(Beginning of Input data)

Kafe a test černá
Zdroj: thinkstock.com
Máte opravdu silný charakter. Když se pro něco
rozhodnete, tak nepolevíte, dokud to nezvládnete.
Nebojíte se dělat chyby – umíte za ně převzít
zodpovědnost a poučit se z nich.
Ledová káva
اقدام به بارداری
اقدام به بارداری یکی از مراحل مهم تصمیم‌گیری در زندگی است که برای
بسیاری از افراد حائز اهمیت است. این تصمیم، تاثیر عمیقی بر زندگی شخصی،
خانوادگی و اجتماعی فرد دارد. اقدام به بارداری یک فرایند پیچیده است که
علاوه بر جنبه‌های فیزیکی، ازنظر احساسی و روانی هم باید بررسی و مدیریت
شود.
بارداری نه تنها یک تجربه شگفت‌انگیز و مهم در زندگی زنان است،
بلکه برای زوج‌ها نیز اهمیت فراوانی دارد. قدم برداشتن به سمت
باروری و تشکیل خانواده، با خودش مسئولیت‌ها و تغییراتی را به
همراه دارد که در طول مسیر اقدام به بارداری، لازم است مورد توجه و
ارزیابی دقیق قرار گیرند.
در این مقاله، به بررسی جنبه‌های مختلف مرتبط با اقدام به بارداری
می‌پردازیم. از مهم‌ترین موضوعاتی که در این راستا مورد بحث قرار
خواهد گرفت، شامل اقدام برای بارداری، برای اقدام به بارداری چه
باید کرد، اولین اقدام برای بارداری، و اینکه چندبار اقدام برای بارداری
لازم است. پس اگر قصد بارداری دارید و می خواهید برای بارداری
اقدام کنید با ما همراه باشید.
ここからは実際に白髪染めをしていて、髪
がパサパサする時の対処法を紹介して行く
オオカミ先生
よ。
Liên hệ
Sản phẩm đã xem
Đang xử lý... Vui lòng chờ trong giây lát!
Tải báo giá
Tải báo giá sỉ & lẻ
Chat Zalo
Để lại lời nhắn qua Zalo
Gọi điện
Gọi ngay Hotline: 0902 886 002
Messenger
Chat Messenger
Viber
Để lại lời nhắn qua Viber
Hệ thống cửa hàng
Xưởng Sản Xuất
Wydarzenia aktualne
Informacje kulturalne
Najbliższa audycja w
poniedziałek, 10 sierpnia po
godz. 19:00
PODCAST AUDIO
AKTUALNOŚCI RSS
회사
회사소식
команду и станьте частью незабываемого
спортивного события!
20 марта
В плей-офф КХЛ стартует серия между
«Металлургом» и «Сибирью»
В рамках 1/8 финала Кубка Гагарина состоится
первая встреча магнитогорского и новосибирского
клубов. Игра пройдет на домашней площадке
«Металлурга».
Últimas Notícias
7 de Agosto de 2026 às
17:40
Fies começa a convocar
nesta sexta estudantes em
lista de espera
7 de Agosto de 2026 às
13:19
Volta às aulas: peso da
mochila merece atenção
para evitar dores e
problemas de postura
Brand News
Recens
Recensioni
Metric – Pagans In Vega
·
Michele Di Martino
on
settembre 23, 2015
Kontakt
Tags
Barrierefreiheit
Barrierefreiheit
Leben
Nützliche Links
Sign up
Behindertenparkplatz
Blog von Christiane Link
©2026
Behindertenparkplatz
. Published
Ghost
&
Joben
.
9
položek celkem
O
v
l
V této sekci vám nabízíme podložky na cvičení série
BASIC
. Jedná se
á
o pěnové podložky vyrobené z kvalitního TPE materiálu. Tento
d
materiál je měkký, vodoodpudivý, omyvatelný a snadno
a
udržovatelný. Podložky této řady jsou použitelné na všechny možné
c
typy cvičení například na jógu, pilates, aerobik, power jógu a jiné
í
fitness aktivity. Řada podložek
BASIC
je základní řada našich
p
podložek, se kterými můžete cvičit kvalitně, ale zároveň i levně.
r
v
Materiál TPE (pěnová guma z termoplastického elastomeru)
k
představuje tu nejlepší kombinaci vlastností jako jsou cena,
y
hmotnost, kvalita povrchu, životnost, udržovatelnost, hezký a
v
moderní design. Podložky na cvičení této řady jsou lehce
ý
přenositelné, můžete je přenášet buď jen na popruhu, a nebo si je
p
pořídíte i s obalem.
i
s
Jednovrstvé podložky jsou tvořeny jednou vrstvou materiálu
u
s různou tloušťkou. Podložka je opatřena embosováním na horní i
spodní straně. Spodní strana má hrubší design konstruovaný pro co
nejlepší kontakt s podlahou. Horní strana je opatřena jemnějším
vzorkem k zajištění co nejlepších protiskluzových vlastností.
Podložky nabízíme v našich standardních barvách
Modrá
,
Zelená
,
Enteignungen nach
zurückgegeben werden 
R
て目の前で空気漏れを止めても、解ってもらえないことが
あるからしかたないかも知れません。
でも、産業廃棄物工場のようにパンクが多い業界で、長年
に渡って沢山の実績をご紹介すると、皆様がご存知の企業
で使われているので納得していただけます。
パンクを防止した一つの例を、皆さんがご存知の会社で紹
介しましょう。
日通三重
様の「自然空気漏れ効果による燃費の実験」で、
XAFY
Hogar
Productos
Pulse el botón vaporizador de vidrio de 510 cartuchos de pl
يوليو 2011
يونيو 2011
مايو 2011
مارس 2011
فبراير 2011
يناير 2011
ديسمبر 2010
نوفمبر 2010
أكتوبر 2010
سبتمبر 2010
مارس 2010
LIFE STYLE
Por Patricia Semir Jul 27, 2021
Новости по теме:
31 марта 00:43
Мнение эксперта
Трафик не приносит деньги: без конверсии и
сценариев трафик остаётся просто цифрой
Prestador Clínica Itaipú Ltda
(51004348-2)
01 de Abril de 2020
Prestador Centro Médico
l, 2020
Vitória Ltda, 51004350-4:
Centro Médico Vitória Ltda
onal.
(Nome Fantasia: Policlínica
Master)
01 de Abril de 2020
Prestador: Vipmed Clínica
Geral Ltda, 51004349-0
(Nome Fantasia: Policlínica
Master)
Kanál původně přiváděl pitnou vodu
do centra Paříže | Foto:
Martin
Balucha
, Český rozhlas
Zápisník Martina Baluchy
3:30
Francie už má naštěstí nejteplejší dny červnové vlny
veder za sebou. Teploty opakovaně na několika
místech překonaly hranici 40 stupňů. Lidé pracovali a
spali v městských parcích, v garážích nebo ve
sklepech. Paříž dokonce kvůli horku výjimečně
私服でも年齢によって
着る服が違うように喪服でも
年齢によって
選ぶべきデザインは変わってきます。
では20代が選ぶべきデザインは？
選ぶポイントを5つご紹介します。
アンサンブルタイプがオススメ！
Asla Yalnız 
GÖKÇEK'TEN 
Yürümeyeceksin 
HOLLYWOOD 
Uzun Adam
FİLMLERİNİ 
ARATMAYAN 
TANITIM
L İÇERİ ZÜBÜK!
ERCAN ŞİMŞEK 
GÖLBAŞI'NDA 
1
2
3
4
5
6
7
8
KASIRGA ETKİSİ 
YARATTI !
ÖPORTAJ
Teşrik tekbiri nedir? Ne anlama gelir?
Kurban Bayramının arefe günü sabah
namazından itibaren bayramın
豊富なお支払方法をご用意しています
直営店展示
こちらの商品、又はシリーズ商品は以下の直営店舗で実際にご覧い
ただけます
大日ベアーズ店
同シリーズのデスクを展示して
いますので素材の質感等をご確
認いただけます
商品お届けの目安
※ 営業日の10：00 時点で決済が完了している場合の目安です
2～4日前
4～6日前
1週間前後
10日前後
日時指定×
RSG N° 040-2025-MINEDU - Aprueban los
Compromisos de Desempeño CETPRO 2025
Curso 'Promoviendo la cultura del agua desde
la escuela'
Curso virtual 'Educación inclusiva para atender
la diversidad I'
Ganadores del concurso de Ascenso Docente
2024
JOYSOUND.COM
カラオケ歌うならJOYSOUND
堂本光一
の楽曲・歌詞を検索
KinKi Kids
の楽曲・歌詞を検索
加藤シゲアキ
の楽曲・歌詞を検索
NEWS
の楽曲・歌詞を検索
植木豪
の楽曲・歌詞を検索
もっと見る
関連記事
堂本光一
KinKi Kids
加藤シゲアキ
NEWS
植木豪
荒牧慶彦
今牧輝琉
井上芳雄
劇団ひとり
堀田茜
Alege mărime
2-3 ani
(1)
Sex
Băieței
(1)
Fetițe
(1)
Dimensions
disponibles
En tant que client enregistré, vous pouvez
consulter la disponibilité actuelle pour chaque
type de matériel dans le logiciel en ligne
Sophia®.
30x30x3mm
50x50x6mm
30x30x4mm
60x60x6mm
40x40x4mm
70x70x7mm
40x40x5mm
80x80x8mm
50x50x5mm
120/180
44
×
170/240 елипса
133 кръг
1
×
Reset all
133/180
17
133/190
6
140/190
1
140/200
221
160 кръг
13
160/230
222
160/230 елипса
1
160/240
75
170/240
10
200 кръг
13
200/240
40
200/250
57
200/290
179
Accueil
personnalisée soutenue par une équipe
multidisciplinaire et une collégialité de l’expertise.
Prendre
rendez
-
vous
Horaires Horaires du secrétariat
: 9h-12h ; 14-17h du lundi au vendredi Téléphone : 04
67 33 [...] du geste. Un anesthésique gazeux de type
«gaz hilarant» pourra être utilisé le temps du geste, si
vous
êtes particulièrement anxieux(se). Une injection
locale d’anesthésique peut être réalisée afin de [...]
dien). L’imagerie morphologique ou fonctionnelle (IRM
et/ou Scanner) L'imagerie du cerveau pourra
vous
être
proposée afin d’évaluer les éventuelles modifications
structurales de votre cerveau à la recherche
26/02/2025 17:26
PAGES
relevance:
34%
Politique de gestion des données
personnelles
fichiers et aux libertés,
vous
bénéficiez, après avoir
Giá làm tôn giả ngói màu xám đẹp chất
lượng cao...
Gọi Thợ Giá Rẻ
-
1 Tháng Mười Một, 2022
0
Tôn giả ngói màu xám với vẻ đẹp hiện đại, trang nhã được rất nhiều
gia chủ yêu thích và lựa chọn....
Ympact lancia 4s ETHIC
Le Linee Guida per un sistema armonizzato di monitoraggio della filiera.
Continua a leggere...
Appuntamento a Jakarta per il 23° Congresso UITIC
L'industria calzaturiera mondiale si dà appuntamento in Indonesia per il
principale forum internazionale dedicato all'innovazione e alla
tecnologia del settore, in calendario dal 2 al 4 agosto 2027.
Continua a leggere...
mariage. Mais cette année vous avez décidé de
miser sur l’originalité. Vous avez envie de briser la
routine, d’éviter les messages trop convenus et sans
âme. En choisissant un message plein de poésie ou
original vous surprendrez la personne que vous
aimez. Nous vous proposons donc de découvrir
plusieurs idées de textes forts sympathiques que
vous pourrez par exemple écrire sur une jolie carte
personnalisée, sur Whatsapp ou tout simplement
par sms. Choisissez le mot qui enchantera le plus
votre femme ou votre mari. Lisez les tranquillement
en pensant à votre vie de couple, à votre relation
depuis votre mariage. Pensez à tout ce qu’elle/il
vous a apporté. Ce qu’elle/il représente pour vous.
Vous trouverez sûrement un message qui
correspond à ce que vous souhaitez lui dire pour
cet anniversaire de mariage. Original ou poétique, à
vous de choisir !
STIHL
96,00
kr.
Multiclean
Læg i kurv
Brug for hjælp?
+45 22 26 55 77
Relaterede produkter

(End of Input data)

◆ **About this task**: Write out the data from its first line up to and including the line containing "بلکه برای زوج‌ها", keeping every line unchanged.

◆ **Answer box**:
Kafe a test černá
Zdroj: thinkstock.com
Máte opravdu silný charakter. Když se pro něco
rozhodnete, tak nepolevíte, dokud to nezvládnete.
Nebojíte se dělat chyby – umíte za ně převzít
zodpovědnost a poučit se z nich.
Ledová káva
اقدام به بارداری
اقدام به بارداری یکی از مراحل مهم تصمیم‌گیری در زندگی است که برای
بسیاری از افراد حائز اهمیت است. این تصمیم، تاثیر عمیقی بر زندگی شخصی،
خانوادگی و اجتماعی فرد دارد. اقدام به بارداری یک فرایند پیچیده است که
علاوه بر جنبه‌های فیزیکی، ازنظر احساسی و روانی هم باید بررسی و مدیریت
شود.
بارداری نه تنها یک تجربه شگفت‌انگیز و مهم در زندگی زنان است،
بلکه برای زوج‌ها نیز اهمیت فراوانی دارد. قدم برداشتن به سمت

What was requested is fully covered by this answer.